In the interview with chef Palisa Anderson, where did she host the pairing dinner?

▶ _Selected passage_

☆ ☆ ☆ ☆ ☆ ☆ ☆

Celebrating food and wine with one of our favorite Australian chefs and farmers

In the world’s southernmost wine region, chef Palisa Anderson welcomed us to a pairing dinner inside Larry Cherubino Wine‘s private barrel room. Not only a highlight of our larger visit to Margaret River, the dinner was also one of a series of evenings—Anderson’s at Cherubino, chef Nelly Robinson‘s at Fraser Gallop Estate, and chef Brendan Pratt‘s at Vasse Felix—presented by Lexus for VIP customers and press in celebration of the Western Australia Gourmet Escape. This food and wine festival takes place in the Margaret River valley but embraces global food movements and their local impact.

Chef Anderson has several restaurants, eateries and a market around Sydney and Byron Bay. Frustrated at sourcing ingredients that met her standards or where unavailable elsewhere, she started Boon Luck Farm to grow them. Her work in Hong Kong, London and NYC provides background and insight into her cooking, but her focus is on Australian-grown and -sourced food.

Celebrating food and chefs and creating amazing experiences is one of Lexus’ brand pillars, and from our experience it’s one their customers really enjoy beyond the driving experience. With such a stunning backdrop, we sat with chef Anderson to learn more about her process, mission and vision.

I chase the beauty

I’m curious to know why you do what you do?

Well, I think that’s part of the ongoing question about “who are we?” You know, and “what part do we play in the Cosmos, of the universe?” I spend a lot of my time thinking about why. I do what I do because nothing else makes sense. And sometimes everything doesn’t make sense in this [profession] at the time. If you let your life be guided by finances, then you’ll never do anything worthy. I hate the word ‘worthy” because it implies righteousness. What I often think about, though, is stewardship.

We have to be optimistic. And we’ve got to keep loving the beauty. I think that’s what I chase. I chase the beauty.

The beauty of how something looks or how something tastes?

No, the beauty of the earth. Nature is so fleeting and I think that’s what food is. I keep hearing the same verbalization now and it’s exactly what I’ve been thinking: Don’t let the “excellent” or the “perfect” get in the way of the good. That really resonates with me. If you keep chasing perfection, what is that aspiration? For me, it is all about becoming one with my environment, with nature, with the earth and the moon, everything around me—I can go anywhere and feel at home.

And I think maybe that’s into the deeper question as to why, you know, I love building communities and whether that’s a community of species, of people, of culture of art. I’m just chasing the beauty. And beauty is like the kindness of people. Food is a really good connector because we all eat.

You also have a farm, but it wasn’t your dream to have one, right?

☆ ☆ ☆ ☆ ☆ ☆ ☆

▶ _Record excerpts_
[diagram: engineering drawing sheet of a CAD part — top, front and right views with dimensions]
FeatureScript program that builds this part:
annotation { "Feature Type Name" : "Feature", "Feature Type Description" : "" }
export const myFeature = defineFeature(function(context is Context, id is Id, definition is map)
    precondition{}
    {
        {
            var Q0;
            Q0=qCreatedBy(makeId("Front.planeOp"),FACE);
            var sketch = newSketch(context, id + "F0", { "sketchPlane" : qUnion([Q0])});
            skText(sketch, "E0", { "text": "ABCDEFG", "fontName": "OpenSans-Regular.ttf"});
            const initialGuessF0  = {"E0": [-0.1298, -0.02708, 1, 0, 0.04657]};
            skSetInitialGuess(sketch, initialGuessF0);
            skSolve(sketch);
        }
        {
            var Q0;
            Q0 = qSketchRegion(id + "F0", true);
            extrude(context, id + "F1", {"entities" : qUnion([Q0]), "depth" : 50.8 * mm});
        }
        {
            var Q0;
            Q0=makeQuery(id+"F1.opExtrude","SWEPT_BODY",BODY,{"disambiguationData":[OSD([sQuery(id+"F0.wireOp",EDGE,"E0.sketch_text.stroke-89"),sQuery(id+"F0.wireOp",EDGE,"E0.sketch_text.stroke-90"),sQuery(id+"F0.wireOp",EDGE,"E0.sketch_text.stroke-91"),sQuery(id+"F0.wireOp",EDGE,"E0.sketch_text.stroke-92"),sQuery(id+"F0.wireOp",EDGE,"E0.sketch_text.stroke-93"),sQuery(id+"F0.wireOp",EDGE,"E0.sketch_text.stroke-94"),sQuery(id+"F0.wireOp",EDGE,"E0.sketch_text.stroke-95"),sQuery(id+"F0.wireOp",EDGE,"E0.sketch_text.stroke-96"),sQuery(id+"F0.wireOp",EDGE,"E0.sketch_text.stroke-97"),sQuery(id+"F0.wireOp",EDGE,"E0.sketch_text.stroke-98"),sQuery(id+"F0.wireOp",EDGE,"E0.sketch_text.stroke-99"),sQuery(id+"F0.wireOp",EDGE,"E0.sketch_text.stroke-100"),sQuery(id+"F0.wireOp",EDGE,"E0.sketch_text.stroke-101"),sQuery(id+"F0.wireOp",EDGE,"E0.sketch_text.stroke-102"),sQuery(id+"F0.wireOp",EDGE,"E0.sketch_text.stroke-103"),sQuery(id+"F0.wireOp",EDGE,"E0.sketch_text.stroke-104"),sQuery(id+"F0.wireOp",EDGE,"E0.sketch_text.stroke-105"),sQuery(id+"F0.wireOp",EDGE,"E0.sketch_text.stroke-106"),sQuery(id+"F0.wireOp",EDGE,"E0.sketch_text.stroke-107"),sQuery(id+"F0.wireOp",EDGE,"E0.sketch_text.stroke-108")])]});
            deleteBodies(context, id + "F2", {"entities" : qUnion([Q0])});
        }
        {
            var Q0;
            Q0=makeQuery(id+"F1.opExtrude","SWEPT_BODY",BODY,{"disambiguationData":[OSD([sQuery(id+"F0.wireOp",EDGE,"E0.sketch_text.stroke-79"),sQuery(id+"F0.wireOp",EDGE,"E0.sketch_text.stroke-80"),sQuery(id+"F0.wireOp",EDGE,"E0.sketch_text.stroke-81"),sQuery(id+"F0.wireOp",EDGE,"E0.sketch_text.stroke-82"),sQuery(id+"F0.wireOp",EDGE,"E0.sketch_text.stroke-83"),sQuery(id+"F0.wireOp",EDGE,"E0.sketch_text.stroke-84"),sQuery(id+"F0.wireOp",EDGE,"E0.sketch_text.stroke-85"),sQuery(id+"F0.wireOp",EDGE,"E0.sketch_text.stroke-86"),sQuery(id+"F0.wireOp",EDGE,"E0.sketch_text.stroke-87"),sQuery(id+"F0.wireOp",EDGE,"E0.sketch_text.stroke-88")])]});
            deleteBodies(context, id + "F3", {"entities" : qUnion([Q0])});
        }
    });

☆ ☆ ☆ ☆ ☆ ☆ ☆

▶ _Full response_
Inside Larry Cherubino Wine's private barrel room, in Margaret River.